Skip the pictures. Output only the lines below starting at the line with "thumb mcp: (340, 106)" and ending at the line with "pinky tip: (589, 317)", both ends included, exactly as they are.

* **Extracted data**:
● ● ●
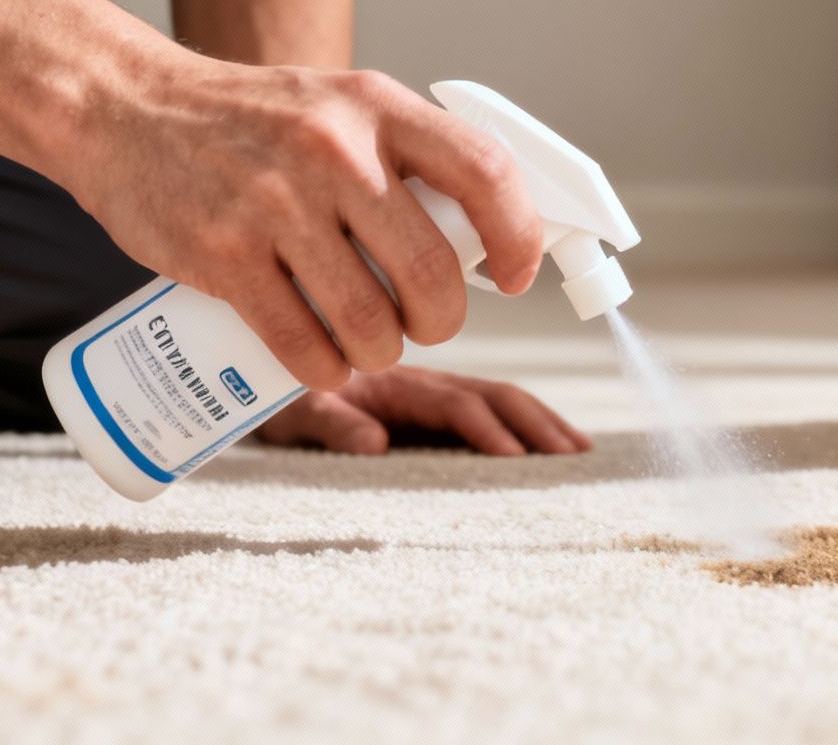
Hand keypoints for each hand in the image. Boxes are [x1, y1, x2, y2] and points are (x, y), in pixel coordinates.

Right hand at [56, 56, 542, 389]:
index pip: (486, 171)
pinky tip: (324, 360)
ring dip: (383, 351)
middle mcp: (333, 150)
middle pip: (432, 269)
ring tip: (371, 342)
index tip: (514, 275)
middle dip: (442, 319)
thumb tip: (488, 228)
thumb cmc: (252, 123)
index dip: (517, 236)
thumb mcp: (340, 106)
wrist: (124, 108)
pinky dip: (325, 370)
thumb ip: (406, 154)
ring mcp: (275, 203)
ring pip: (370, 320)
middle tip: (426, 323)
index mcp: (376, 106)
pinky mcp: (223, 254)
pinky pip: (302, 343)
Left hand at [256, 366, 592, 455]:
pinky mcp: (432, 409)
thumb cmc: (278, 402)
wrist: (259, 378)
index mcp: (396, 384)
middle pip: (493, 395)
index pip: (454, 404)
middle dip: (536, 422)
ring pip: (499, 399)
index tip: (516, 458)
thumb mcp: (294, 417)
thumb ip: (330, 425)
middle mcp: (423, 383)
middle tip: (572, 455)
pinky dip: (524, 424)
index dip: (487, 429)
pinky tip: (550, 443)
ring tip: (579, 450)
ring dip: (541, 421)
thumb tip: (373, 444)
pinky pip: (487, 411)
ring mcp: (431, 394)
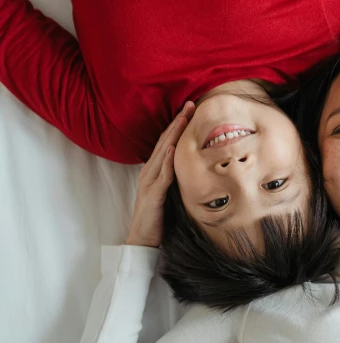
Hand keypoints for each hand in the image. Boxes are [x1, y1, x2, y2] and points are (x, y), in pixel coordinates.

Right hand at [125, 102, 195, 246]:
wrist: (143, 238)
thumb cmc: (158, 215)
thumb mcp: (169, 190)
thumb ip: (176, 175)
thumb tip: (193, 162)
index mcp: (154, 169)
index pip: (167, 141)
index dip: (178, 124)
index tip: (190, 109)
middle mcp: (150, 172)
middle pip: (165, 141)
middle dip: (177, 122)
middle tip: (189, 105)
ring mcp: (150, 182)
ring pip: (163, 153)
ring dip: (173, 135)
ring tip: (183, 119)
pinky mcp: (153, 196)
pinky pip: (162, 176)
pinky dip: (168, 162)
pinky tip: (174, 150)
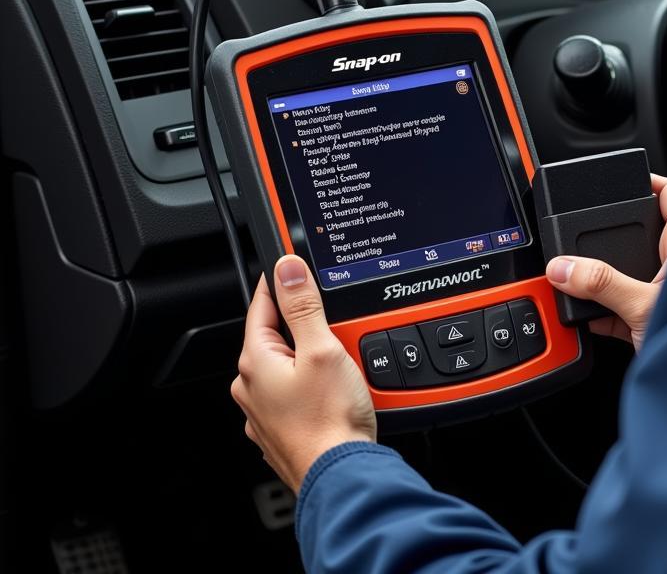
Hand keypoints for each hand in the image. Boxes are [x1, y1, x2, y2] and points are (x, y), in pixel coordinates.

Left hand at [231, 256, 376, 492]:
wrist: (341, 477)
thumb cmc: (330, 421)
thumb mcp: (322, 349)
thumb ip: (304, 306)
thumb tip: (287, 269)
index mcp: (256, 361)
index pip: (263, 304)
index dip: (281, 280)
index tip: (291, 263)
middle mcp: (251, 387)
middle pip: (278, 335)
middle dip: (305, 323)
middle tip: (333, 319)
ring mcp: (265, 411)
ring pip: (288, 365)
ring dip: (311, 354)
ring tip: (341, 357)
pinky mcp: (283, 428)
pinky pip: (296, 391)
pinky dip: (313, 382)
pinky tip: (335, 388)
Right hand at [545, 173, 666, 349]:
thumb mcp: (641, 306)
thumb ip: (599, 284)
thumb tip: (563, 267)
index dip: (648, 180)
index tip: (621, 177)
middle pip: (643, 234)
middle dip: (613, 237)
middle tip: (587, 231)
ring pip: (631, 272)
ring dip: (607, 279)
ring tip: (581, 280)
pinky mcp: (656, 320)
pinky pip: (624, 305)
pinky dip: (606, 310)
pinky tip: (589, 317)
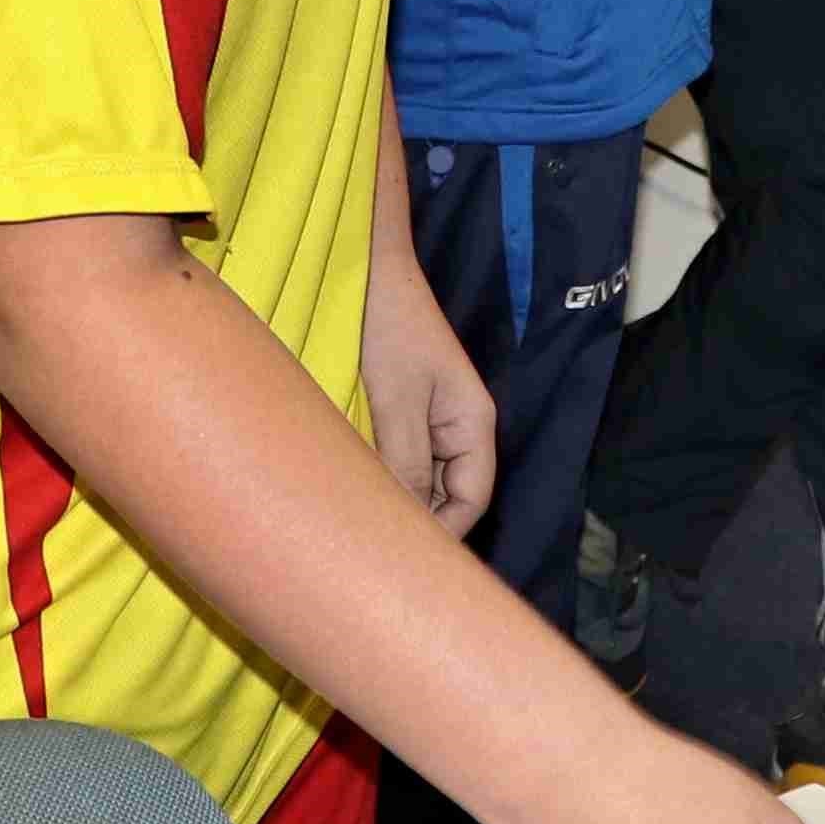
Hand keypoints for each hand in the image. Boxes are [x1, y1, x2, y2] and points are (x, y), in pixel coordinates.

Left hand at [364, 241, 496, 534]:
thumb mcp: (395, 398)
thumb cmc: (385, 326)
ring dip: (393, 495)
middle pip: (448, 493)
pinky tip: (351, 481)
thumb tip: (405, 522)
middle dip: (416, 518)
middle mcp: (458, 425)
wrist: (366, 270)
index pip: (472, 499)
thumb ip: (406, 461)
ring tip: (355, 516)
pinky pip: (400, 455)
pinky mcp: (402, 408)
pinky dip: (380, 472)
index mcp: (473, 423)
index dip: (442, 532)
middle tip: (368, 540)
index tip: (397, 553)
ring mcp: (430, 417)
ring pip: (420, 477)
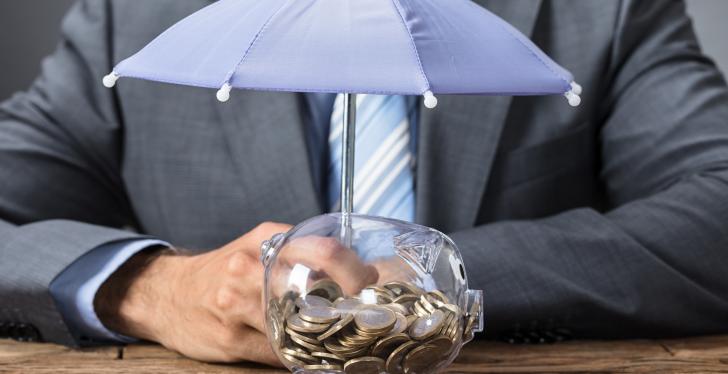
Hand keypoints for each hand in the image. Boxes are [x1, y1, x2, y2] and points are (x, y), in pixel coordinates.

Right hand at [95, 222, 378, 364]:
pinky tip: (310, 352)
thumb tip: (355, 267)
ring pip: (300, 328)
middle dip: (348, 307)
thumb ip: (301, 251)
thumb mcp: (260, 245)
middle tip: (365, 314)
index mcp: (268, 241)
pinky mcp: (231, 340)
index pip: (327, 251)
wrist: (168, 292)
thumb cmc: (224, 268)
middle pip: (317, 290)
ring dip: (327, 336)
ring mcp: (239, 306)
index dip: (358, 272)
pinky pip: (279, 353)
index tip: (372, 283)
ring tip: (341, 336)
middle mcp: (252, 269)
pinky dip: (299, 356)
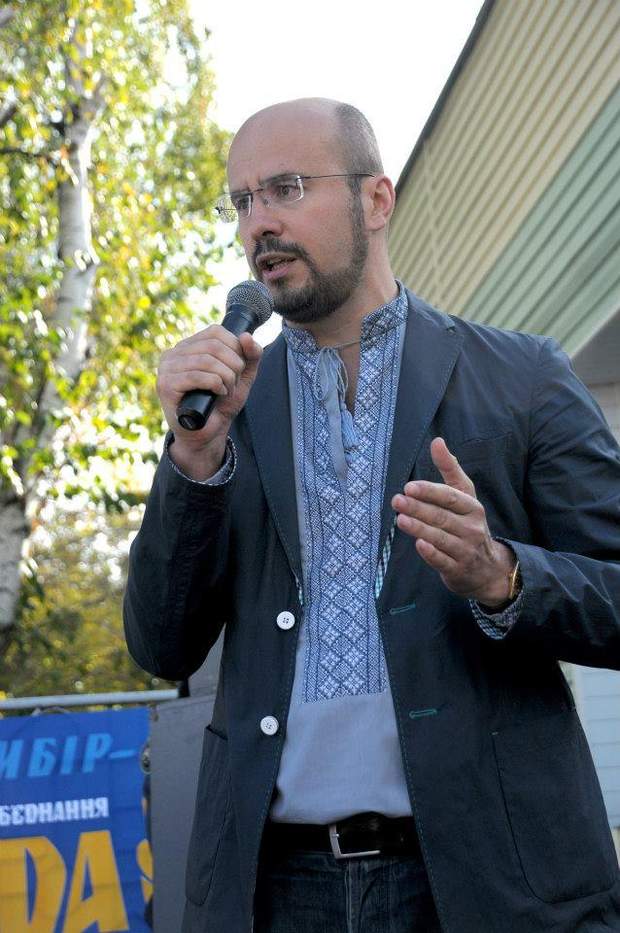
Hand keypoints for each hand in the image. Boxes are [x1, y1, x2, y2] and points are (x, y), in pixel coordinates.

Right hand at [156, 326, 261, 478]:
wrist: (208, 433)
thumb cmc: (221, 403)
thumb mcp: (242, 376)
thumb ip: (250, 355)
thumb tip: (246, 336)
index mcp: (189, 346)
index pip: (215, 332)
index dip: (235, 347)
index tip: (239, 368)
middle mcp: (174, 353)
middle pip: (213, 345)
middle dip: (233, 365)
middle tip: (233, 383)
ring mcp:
● ● ●
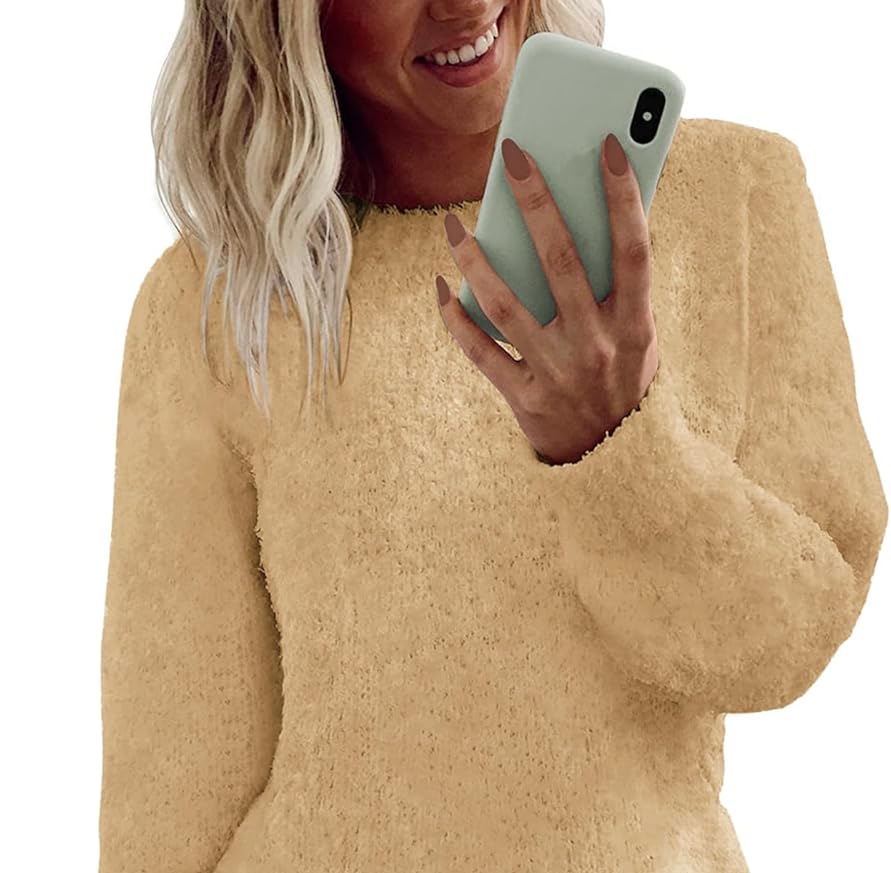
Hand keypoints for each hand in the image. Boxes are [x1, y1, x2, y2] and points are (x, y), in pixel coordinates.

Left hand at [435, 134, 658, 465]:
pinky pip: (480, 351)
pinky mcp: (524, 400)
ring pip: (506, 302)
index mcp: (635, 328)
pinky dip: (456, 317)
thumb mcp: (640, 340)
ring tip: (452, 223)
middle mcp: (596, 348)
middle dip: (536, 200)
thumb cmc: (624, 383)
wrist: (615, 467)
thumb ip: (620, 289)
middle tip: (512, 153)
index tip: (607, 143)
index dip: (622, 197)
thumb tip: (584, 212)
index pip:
● ● ●
* **Task response**:
thumb mcp: (340, 106)
wrist: (124, 108)
pinky dip: (325, 370)
thumb ip: (406, 154)
ring mcp: (275, 203)
ring pip: (370, 320)
middle tip: (426, 323)
index mcp: (376, 106)
pinky mcp: (223, 254)
pinky pip: (302, 343)
Left hand at [256, 366, 592, 455]:
pinky mcp: (432, 409)
thumb cmc: (278, 402)
wrist: (259, 378)
index mcp: (396, 384)
middle pip: (493, 395)
index pip: (454, 404)
middle dip: (536, 422)
ring pip: (499, 399)
index tip: (516, 458)
thumb mcp: (294, 417)
thumb ip: (330, 425)
middle mcp: (423, 383)
middle tip: (572, 455)
pinky dip: (524, 424)
index dip: (487, 429)
pinky tip: (550, 443)
ring tip: (579, 450)
ring dip: (541, 421)
thumb tip: (373, 444)
pinky pip: (487, 411)
ring mcp: (431, 394)
Hand keypoints for each hand in the image. Boxes are [x1, y1, x2, y2] and points are (x, y), in pixel coordinates.

Right hand at [125, 102, 195, 246]:
wrist: (143, 238)
thumb cmc: (158, 215)
thumb mcp: (169, 190)
thumb ip: (176, 175)
thumb tip: (193, 162)
index mcp: (154, 169)
index pip: (167, 141)
index dip: (178, 124)
index tip: (190, 109)
middle mcp: (150, 172)
middle pip: (165, 141)
middle dip: (177, 122)
middle tip: (189, 105)
ring mcp: (150, 182)
ring pip: (163, 153)
ring dip: (173, 135)
ring tip: (183, 119)
pinky mcp: (153, 196)
pinky pip: (162, 176)
pinky dip: (168, 162)
pinky tip: (174, 150)
Hand keypoints for each hand in the image. Boxes are [x1, y1, x2, y2] and points are (x, y), in pixel coordinates.

Left hand at [231, 256, 376, 492]:
wrist: (341, 477)
thumb cmc: (330, 421)
thumb mcp: (322, 349)
thumb ip: (304, 306)
thumb tip: (287, 269)
index mcp: (256, 361)
index pip: (263, 304)
index dip: (281, 280)
index tip: (291, 263)
middle mcp: (251, 387)
middle pip: (278, 335)
middle dip: (305, 323)
middle tip: (333, 319)
ring mcp: (265, 411)
ring pip: (288, 365)
ring dip: (311, 354)
ring tip: (341, 357)
pinky mcp: (283, 428)
pinky pip: (296, 391)
pinky dip: (313, 382)
pinky tip: (335, 388)
Right hand at [545, 173, 666, 349]:
thumb mcp: (641, 306)
thumb ip: (599, 284)
thumb tip: (563, 267)
index dip: (648, 180)
index tip: (621, 177)
middle pip: (643, 234)
middle dip: (613, 237)
middle tip: (587, 231)
ring pip: (631, 272)
ring dip: (607, 279)
ring tip: (581, 280)
pinky mcp: (656, 320)
pinky pip: (624, 305)
pinky dip: (606, 310)
pinky tip: (589, 317)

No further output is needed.